In his reply to my guest post of yesterday, David Cole criticizes me for offering an imperfect defense of counter-terrorism stings. Actually, his criticism does not go far enough. What Cole should have said is that I offered no defense of counter-terrorism stings at all. There he would be right, for the simple reason that I did not mean to defend the practice (still less its use in any particular case) but merely to elaborate what a more robust analysis of its pros and cons would have to look like.
The problem with the report that issued this week is not that it fails to make powerful arguments – for example, that stings may take a toll on the willingness of Muslim community members to cooperate with police, which, as I observed yesterday, is a deeply serious charge. The problem, instead, is that the report (and others like it) fails to take seriously potential counter-arguments, tradeoffs, and practical limitations. It does little to take us beyond a stylized debate in which prosecutors tout every arrest as if it were the next 9/11 averted and critics assume that these interventions are always and inevitably counter-productive. My aim is to get past these obviously tendentious claims and to create space for serious conversation to be had about stings – and a host of other necessarily controversial counter-terrorism practices, for that matter.

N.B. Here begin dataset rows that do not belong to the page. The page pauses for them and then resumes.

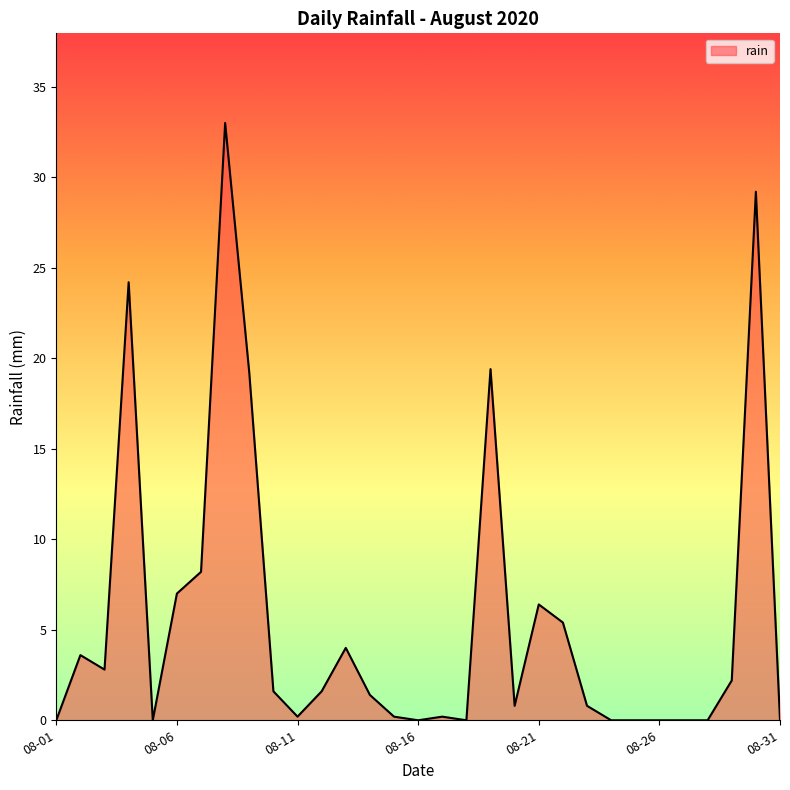

What is the greatest value displayed?

33.0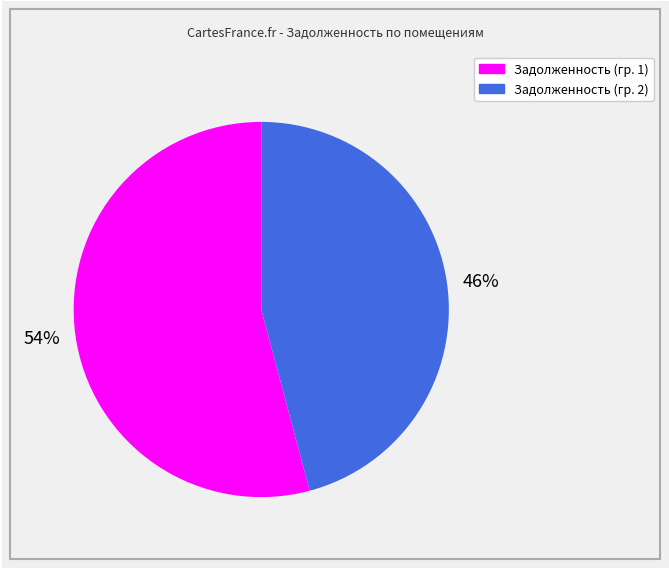

To the nearest percent, what is the average slice percentage?

50%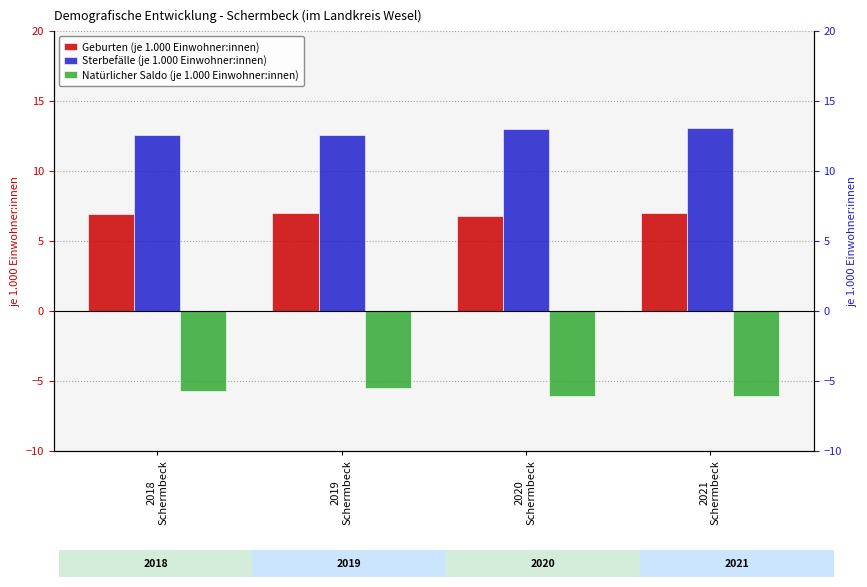

What are all the series names shown in the legend?

Geburten (je 1.000 Einwohner:innen), Sterbefälle (je 1.000 Einwohner:innen), Natürlicher Saldo (je 1.000 Einwohner:innen)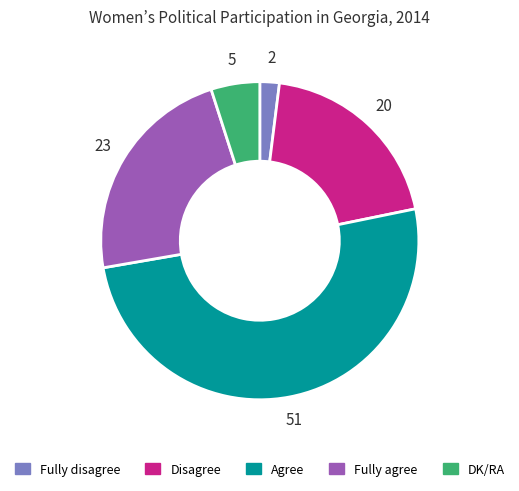

Is Fully agree the majority of the pie?

No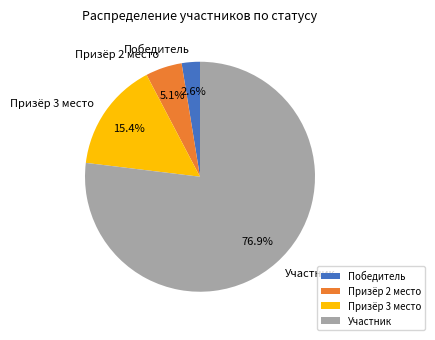

To the nearest percent, what percentage of the pie is Участник?

77%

My strong sense is that Cole and I are in radical agreement here. A few months ago, he had this to say about Glenn Greenwald’s No Place to Hide:
“This is an important and illuminating book. It would have been more important and illuminating were Greenwald able to acknowledge that the choices we face about regulating surveillance in the modern age are difficult and that there are no simple answers.”
Change a few words, and I think you have a pretty good summary of my take on Illusion of Justice.